[Directions]: Render the lines of every item below as a JSON list of strings, one string per line, skipping blank lines and leaving out the pictures.

[Input]:
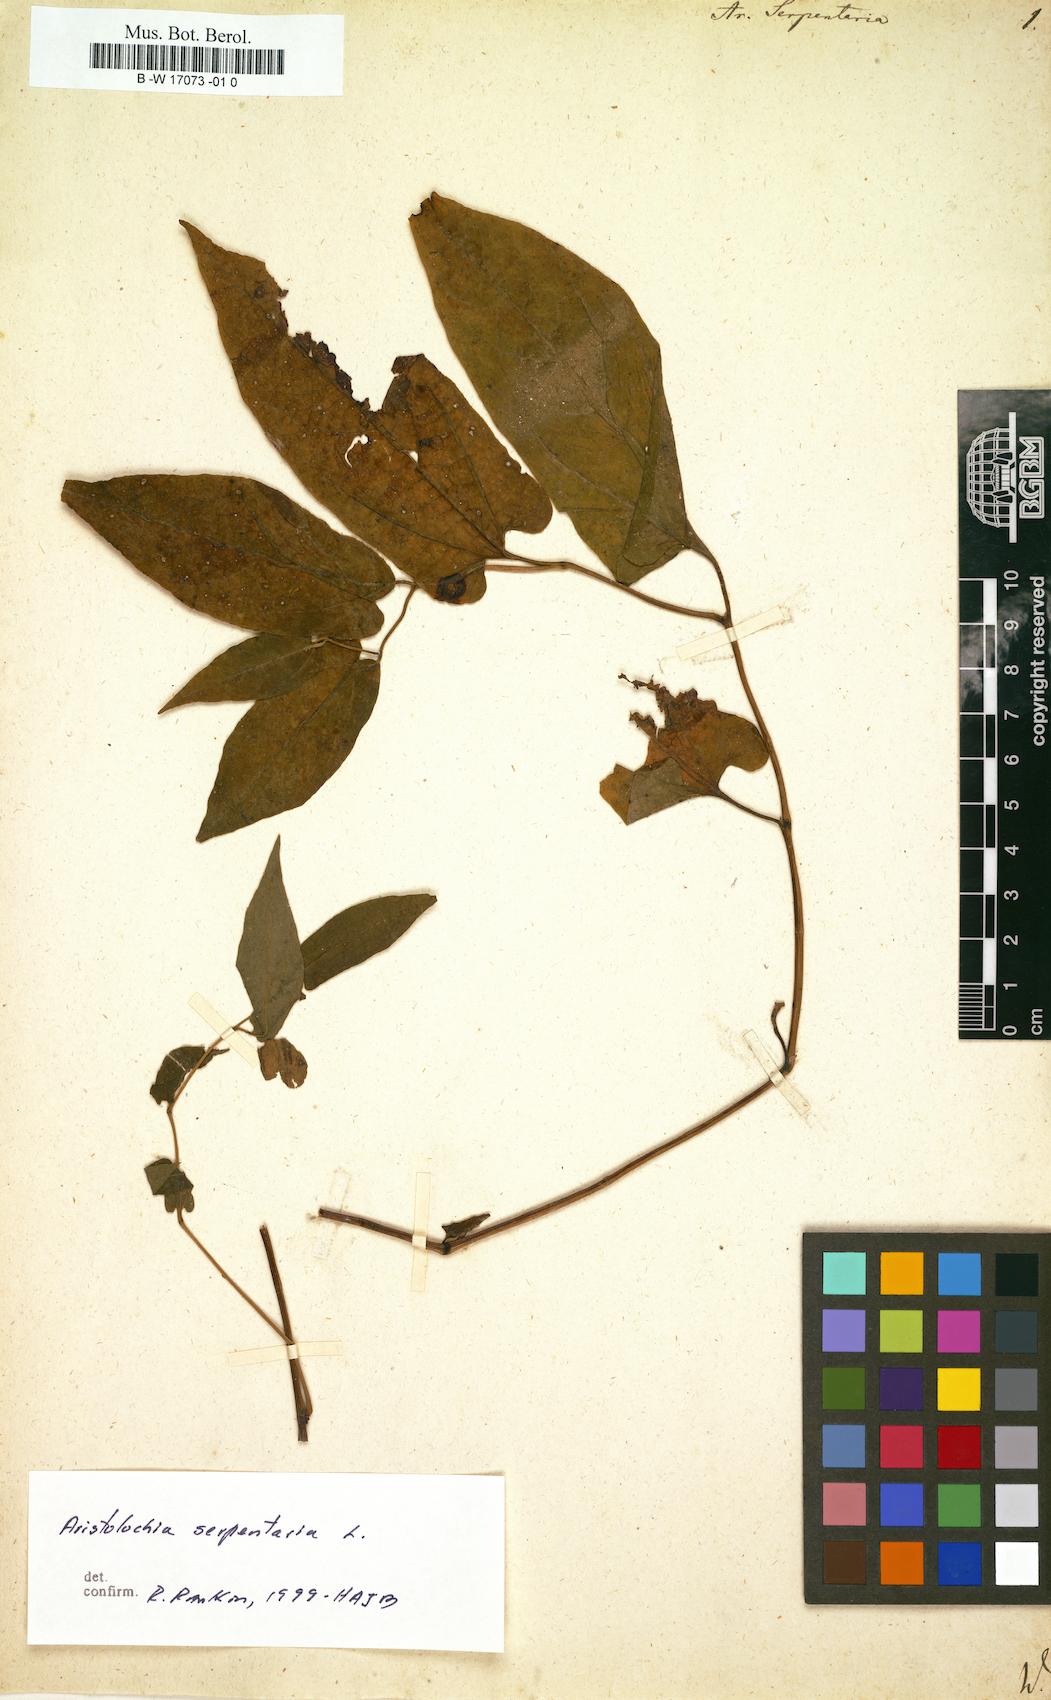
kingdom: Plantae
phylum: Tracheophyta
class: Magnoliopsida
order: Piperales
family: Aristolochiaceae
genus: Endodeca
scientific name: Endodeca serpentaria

[Result of this exercise]:
[
  "kingdom: Plantae",
  "phylum: Tracheophyta",
  "class: Magnoliopsida",
  "order: Piperales",
  "family: Aristolochiaceae",
  "genus: Endodeca",
  "scientific name: Endodeca serpentaria"
]